===== Document extract
Showing posts with label 2010. Show all posts
Showing posts with label 2010. Show all posts

Saturday, September 15, 2012

Bill Cunningham New York

Brilliant writer and great guy Les Phillips turned me on to Bill Cunningham New York, a film I otherwise wouldn't have seen, with this review.  I loved it, and I think you deserve a chance to have him talk you into seeing, it too.  With Les's permission, here's his review.



BILL CUNNINGHAM NEW YORK (2011, directed by Richard Press).  The legendary photographer and dancer Editta Sherman, well into her nineties but quite frisky and saucy, looks straight at the camera:  "You want me to say something about Bill?"  There are many things to say about Bill, who is one of the most celebrated fashion photographers in the world.  Bill Cunningham goes to all the New York fashion shows and takes pictures; he goes to all the most important charity events in New York and takes pictures; but, very especially, he takes pictures of random women on the street.  I should not say "random" women; Bill prowls Manhattan looking for well dressed women, fashionable women in all modes of fashion, sometimes leaping off his bicycle and into a broken run, through Fifth Avenue traffic, to capture that perfect woman in her perfect clothes. 

Bill Cunningham is 82 years old, and his photographs have appeared in THE NEW YORK TIMES forever and ever.  He is trim and energetic, and he has the face of a slightly mischievous 12-year-old -- full of joy verging on ecstasy, pure delight at his work, which he does all day and all evening. all the time.  For years he has traveled to Paris to photograph the new collections.  He says that he goes to Paris "to re-educate the eye." Bill is a Chevalier de l'ordre des Arts et des Lettres!  He was the only member of the working press invited to Brooke Astor's 100th birthday party.  We see Anna Wintour, the real one, describing him as one of the most important people in the entire fashion industry.  Certainly he must be the least pretentious person in the fashion industry.  Until recently, he lived in a one-room studio over Carnegie Hall, no kitchen, no room to turn around, bathroom in the hallway.  ("What would I do with a bathroom or a kitchen?  I've never eaten in in my whole life!  More rooms to clean!").  His residence is crammed with filing cabinets and more filing cabinets; they contain the negatives of every photograph he has ever taken.  Cunningham has no wardrobe of his own to speak of, and no time for restaurant meals, in New York or Paris either; that would be time not spent working.  He loves stylish and beautiful people because they are stylish and beautiful, but is entirely unimpressed with celebrity itself; he passed up opportunities to photograph Marilyn Monroe and Joan Crawford because "they were not stylish."  He loves the philanthropist Mercedes Bass because he thinks she's kind, and because "in that dress, she looks like a John Singer Sargent portrait."  So Bill photographs her, and, indeed, when he's done, she sure does look like a John Singer Sargent portrait. 

Back to Editta Sherman, who lived down the hall from Cunningham for 40 years, in her own Carnegie Hall studio.  "Some people say I'm a legend," says Sherman.  "Other people say I'm a fixture.  I'm both!"  She talks about Warhol and Leonard Bernstein and the many other famous people she's photographed and worked with.  She worries about Bill.  What does she know about Bill Cunningham's personal life?  "Nothing!"   Bill himself reveals only that he's had no romantic relationships because he's been busy working, and casually brushes away questions about his sexuality.  When asked about his religious beliefs, he becomes uncommonly silent and closed, looks at the table, and mutters something about how Catholicism has always been of deep importance. Bill Cunningham goes to Mass every Sunday morning.
==========
• _What to produce_
Duplicate everything in the Bill Cunningham film review from "Back to Editta" down to "every Sunday morning.".
===== Given information
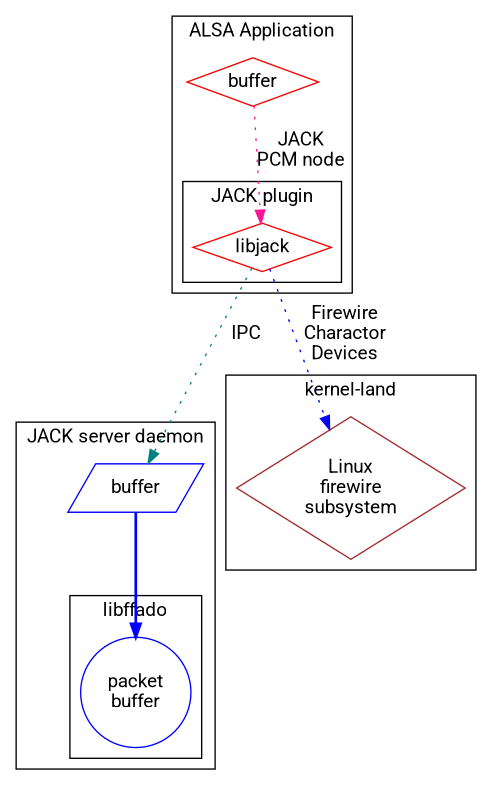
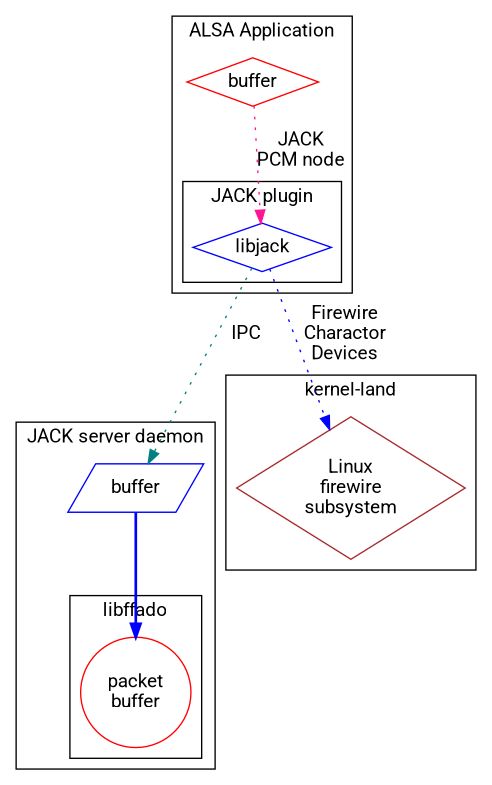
  digraph {
    fontname=Roboto
    rankdir=TB
    node [color=blue fontname=Roboto shape=diamond]
    edge [color=blue fontname=Roboto style=dotted]
-   n1 [color=red label=libjack]
+   n1 [label=libjack]
    n2 [color=red label=buffer]
-   n3 [label="packet\nbuffer" shape=circle]
+   n3 [color=red label="packet\nbuffer" shape=circle]
    n4 [label=buffer shape=parallelogram]
    n5 [color=brown label="Linux\nfirewire\nsubsystem"]
    subgraph cluster_1 {
      label="ALSA Application"
      n2
      subgraph cluster_2 {
        label="JACK plugin"
        n1
      }
    }
    subgraph cluster_3 {
      label="JACK server daemon"
      n4
      subgraph cluster_4 {
        label=libffado
        n3
      }
    }
    subgraph cluster_5 {
      label="kernel-land"
      n5
    }
    n1 -> n4 [color=teal label=IPC]
    n1 -> n5 [label="Firewire\nCharactor\nDevices"]
    n2 -> n1 [color=deeppink label="JACK\nPCM node"]
    n4 -> n3 [style=bold]
  }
==========
• _Response to this exercise_
Back to Editta Sherman, who lived down the hall from Cunningham for 40 years, in her own Carnegie Hall studio.  "Some people say I'm a legend," says Sherman.  "Other people say I'm a fixture.  I'm both!"  She talks about Warhol and Leonard Bernstein and the many other famous people she's photographed and worked with.  She worries about Bill.  What does she know about Bill Cunningham's personal life?  "Nothing!"   Bill himself reveals only that he's had no romantic relationships because he's been busy working, and casually brushes away questions about his sexuality.  When asked about his religious beliefs, he becomes uncommonly silent and closed, looks at the table, and mutters something about how Catholicism has always been of deep importance. Bill Cunningham goes to Mass every Sunday morning.